Zulian menggosok pangkal hidungnya. Dia menyalakan truknya, menghidupkan AC. "Aku akan mengiriminya pesan," katanya pada akhirnya, karena dia tahu itulah satu-satunya cara dia menyelesaikan panggilan dengan cepat.
Ibunya menghela napas dan Zulian bisa membayangkannya bersandar di lemari es di dapurnya, mencubit hidungnya seperti yang baru saja dilakukannya. "Panggilan telepon akan lebih baik, tapi kurasa itu akan membantu juga—"

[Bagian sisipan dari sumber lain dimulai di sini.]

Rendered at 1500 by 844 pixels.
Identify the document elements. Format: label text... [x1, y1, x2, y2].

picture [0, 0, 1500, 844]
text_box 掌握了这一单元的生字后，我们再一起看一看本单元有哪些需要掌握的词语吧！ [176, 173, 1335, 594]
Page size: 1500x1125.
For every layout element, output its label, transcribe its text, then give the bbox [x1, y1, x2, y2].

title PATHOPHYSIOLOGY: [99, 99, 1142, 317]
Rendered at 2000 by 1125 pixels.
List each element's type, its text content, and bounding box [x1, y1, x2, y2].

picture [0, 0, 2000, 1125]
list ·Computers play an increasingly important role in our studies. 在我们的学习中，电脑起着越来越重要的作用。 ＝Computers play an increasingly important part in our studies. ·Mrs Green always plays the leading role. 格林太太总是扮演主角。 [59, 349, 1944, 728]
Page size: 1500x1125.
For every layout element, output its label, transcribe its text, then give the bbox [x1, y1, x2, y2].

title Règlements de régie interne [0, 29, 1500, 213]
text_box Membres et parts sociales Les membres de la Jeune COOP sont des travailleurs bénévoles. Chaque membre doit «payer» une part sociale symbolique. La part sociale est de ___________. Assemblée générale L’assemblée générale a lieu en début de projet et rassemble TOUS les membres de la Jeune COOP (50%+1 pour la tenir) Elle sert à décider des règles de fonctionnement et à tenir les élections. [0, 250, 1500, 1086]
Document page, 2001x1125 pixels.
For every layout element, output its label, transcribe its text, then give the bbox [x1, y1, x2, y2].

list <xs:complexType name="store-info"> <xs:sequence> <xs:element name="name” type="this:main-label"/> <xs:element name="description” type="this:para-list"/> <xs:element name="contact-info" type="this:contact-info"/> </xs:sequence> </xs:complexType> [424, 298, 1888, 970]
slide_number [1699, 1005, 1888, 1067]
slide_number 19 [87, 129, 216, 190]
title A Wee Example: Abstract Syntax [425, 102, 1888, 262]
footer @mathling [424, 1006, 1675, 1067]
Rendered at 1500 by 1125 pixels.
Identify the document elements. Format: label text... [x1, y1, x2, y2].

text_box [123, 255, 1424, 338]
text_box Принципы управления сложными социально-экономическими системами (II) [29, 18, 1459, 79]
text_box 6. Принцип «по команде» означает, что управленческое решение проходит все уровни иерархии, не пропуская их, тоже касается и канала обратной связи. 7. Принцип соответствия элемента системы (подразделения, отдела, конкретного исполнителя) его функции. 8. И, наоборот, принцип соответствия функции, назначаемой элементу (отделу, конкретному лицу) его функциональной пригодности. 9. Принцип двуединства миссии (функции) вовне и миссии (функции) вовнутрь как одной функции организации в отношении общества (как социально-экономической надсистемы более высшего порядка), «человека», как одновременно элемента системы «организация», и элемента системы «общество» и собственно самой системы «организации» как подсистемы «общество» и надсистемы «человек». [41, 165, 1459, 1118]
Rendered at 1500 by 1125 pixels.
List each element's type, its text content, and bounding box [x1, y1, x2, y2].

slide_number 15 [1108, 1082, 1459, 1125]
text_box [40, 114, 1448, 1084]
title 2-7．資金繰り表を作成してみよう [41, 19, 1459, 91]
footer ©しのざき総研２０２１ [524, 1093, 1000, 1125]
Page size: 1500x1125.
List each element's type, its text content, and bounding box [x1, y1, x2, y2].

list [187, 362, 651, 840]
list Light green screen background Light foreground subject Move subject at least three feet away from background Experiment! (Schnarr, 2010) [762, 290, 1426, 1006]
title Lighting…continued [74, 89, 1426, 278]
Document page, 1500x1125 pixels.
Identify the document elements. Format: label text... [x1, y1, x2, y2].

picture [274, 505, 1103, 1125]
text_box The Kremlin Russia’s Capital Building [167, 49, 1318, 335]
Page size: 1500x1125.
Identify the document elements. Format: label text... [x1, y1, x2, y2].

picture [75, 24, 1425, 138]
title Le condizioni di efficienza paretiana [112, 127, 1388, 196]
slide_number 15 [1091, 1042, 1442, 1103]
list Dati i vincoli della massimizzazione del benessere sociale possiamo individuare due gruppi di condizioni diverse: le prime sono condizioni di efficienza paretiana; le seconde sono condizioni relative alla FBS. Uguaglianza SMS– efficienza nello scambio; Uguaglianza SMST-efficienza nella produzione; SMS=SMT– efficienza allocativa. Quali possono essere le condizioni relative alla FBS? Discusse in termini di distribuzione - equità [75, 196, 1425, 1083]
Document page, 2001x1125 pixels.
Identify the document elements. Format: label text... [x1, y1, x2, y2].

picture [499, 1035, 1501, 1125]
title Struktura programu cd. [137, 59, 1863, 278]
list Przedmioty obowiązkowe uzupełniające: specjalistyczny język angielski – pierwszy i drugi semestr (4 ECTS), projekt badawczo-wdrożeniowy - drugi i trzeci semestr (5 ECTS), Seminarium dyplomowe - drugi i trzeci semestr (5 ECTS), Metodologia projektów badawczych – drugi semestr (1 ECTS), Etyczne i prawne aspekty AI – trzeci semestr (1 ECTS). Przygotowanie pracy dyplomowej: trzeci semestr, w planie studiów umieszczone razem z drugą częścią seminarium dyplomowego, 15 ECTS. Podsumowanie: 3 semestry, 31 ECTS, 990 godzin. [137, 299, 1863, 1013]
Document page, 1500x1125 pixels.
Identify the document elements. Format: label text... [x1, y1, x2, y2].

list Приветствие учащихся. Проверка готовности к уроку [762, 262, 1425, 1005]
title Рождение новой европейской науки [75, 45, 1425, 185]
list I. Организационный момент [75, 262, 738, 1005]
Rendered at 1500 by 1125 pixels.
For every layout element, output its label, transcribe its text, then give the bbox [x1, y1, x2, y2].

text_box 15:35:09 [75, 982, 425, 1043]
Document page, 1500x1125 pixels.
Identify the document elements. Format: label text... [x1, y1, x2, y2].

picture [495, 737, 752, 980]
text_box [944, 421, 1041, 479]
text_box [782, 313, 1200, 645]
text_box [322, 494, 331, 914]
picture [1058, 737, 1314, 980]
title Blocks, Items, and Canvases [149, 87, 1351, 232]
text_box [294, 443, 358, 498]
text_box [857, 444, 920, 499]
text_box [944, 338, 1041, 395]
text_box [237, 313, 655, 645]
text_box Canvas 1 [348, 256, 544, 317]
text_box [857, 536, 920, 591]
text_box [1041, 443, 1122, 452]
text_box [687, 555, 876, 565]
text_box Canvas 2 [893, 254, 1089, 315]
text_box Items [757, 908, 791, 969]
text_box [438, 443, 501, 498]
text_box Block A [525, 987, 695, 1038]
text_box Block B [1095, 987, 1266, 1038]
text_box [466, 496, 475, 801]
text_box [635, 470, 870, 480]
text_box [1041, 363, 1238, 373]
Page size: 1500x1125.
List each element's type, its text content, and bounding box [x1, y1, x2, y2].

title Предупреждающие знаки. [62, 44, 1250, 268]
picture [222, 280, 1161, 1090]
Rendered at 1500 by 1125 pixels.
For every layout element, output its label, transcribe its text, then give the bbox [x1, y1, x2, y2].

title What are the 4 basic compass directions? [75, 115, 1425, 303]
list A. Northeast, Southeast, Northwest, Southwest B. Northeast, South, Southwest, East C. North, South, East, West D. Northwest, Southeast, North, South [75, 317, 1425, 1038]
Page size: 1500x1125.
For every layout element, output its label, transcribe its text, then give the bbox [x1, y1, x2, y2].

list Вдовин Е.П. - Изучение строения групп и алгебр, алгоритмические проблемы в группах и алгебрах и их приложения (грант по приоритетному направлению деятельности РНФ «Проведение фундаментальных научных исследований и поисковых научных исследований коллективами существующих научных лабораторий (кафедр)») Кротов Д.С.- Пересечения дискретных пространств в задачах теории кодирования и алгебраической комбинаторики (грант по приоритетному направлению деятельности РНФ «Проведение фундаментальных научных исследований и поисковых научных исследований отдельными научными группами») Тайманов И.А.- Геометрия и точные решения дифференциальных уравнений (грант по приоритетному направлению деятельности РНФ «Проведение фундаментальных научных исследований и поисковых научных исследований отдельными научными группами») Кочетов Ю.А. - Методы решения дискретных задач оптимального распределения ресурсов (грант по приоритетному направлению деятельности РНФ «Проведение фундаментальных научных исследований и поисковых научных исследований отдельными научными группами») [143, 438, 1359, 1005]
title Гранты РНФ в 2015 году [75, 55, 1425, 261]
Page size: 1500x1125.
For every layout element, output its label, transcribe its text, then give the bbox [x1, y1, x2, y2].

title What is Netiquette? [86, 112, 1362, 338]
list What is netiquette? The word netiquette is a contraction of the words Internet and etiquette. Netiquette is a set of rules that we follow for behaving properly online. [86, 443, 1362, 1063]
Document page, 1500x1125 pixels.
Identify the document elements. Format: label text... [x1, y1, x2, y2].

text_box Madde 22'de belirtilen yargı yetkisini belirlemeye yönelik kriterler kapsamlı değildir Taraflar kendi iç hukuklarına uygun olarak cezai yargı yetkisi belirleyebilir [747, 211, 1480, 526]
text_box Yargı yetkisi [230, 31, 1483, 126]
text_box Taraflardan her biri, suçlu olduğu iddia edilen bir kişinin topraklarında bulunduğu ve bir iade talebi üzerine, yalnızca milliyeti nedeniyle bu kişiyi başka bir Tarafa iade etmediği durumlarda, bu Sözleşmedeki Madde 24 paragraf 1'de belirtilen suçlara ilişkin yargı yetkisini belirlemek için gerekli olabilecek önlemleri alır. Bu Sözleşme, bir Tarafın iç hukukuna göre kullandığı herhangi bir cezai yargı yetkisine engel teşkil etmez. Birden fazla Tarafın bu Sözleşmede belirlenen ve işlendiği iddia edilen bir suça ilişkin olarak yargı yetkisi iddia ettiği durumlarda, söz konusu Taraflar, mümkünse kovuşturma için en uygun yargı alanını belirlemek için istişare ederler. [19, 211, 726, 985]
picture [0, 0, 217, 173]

"Aku akan melihat apa yang bisa kulakukan."
"Kau tahu, saat kau mengirim pesan, kirim satu ke Leslie, kan? Dia terus bertanya tentang Kamu di gereja. Dia berkata untuk memberitahumu bahwa dia berdoa untukmu."
"Itu ... bagus darinya."
"Dia. Kamu tahu, seorang pria militer membutuhkan seseorang untuk pulang. Dia benar-benar melakukannya. Aku telah melihat penelitian tentang itu. Dan dia akan menjadi istri angkatan laut yang baik—"
"Bu. Aku dua puluh tiga. Belum siap untuk menikah."
"Aku punya Deriel saat aku seusiamu," ibunya mengingatkannya. "Dan ayahmu untuk pulang. Kamu butuh seseorang untuk pulang."
Tanpa diminta, wajah Prandy melompat ke otak Zulian. Seseorang untuk pulang. Bukankah lebih baik akhir-akhir ini, pulang ke rumah untuk melihat apa yang telah dilakukan Prandy di tempat itu saat dia sedang bertugas, memakan usaha Prandy dalam memasak atau makanan yang dia ambil dalam perjalanan pulang dari kampus? Dia sangat menyukainya lebih dari yang seharusnya.
"Tidak, aku tidak." Zulian menjaga suaranya tetap tegas. Persetan. Hari yang sial. Dia berhasil membuat ibunya menutup telepon dengan janji-janji yang menggumamkan lagi untuk mengirim sms kepada Deriel dan Leslie dan menelepon nanti.
"Kami mengandalkanmu," adalah kata-kata perpisahannya.
Dia mengemudi pulang, marah pada Cobb, marah pada ibunya, marah pada Deriel, terutama marah pada dirinya sendiri karena menerima semua omong kosong ini. Ada apa dengan Cobb yang membuatnya merasa seperti berusia sembilan tahun dan tidak berdaya lagi? Namun, ketika dia berbelok ke jalan mereka, sebagian ketegangan di bahunya mereda saat melihat mobil Prandy. Seseorang untuk pulang.